Possible explanations given for this high divorce rate are low income and extroverted personalities.  Although there is discussion about whether or not an  extruding machine operators is a people person.

There is a link to another article which discusses professions with the lowest divorce rates.  Media and Communication Equipment workers have a 0 percent Divorce rate.  Maybe they never get married in the first place?  Also very low are Agricultural Engineers, Sales Engineers, Optomotrists, Podiatrists, Transit and Rail Police, The Clergy and Religious advisors, and Nuclear Engineers.  I’m surprised that psychologists aren’t included in this study (A little self-censorship in order to avoid embarrassment?).  Every psychologist I’ve been too has been divorced at least once and refuses to discuss that subject.

These professions are thought to bring in more cash, of course.  They also attract personality types who are stable, sober, and methodical.

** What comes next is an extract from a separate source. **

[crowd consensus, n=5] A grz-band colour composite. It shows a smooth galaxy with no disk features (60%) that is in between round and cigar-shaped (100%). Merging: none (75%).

So, I suppose this provides solace for the Children of Divorce who get to have Fun and Pretty Mommies and Daddies.  They are Fun, that is, until the divorce.  And then they are really not fun at all.  And it is also useful for Children of D to understand their psychological inheritance, hopefully in order to be able to mentally distance one’s self from it.

At any rate, my advice for the average Child of Divorce who is looking for some help from the Shrinkee professions is to seek out a criminal psychologist for the therapeutics.  They seem to have more realistic attitudes towards what’s going on in the family.

 

http://jezebel.com/5655036/dancers-bartenders-most-likely-to-divorce



Bartering Tools
November 30, 2010, 8:19 pm
Filed under: Uncategorized

websearch of the day:

“in a divorce if the wife gets full custody does she get more money than shwe would with joint custody”

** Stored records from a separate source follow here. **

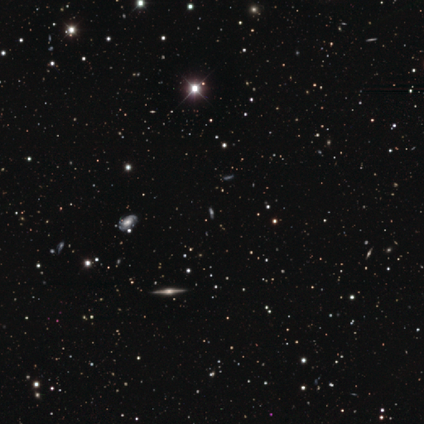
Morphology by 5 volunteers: Smooth or featured? 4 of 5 (80%) said star or artifact.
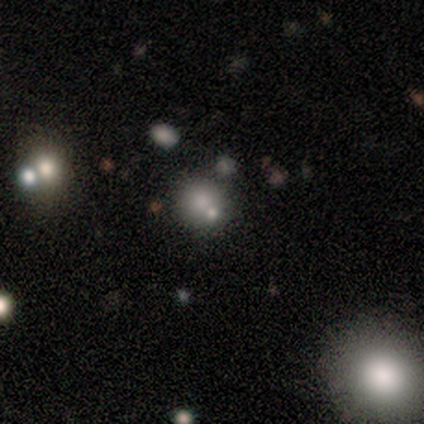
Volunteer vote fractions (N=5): Smooth or featured?
  - smooth: 80% *
  - featured or disk: 20%
  - star or artifact: 0%
How rounded?
  - round: 75% *
  - in between: 25%
  - cigar-shaped: 0%
Merging?
  - none: 40% * (tied)
  - minor disturbance: 40% * (tied)
  - merger: 20%
  - major disturbance: 0%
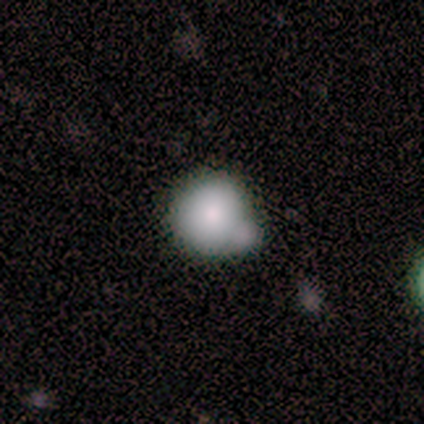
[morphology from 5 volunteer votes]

The kids have to hear themselves being talked about in this way.

How much were you worth to your parents?



“Fragile Family” Study
November 23, 2010, 7:54 am
Filed under: links to articles, Uncategorized

Link to Princeton and Columbia’s study on unmarried mothers called “The Fragile Families and Child Well Being Study.”  Not about divorce.  t’s never about Divorce because Divorce is about the parents.  These are the kids whose parents never married so they don’t experience a Divorce, of their bio parents at least.  I sure am glad to know that so much attention is being paid to these kids but the actual studies sort of give me the creeps.  The researchers have a way of judging the “warmth” levels of the parent.  If you are the type of person who would readily judge that kind of thing in a clinical study are you actually the type of person who would know what warmth is?  Is it warmth of character, or warmth of personality?  Or warm clothes?  Good food?  Oh, it’s hugs.  Ick.  Shrinks need lots of hugs, that’s why I had to quit going to 12 step programs.  I hate hugging strangers in California who don’t use deodorant.  As usual I struggle  with the mentality of the Psych professions.

There are 5,000 kids in the study born in big U.S. cities between 1998 and 2000.  They were followed by the researchers up to the age of 9.  Why did they stop at 9?  The Recession must have hit.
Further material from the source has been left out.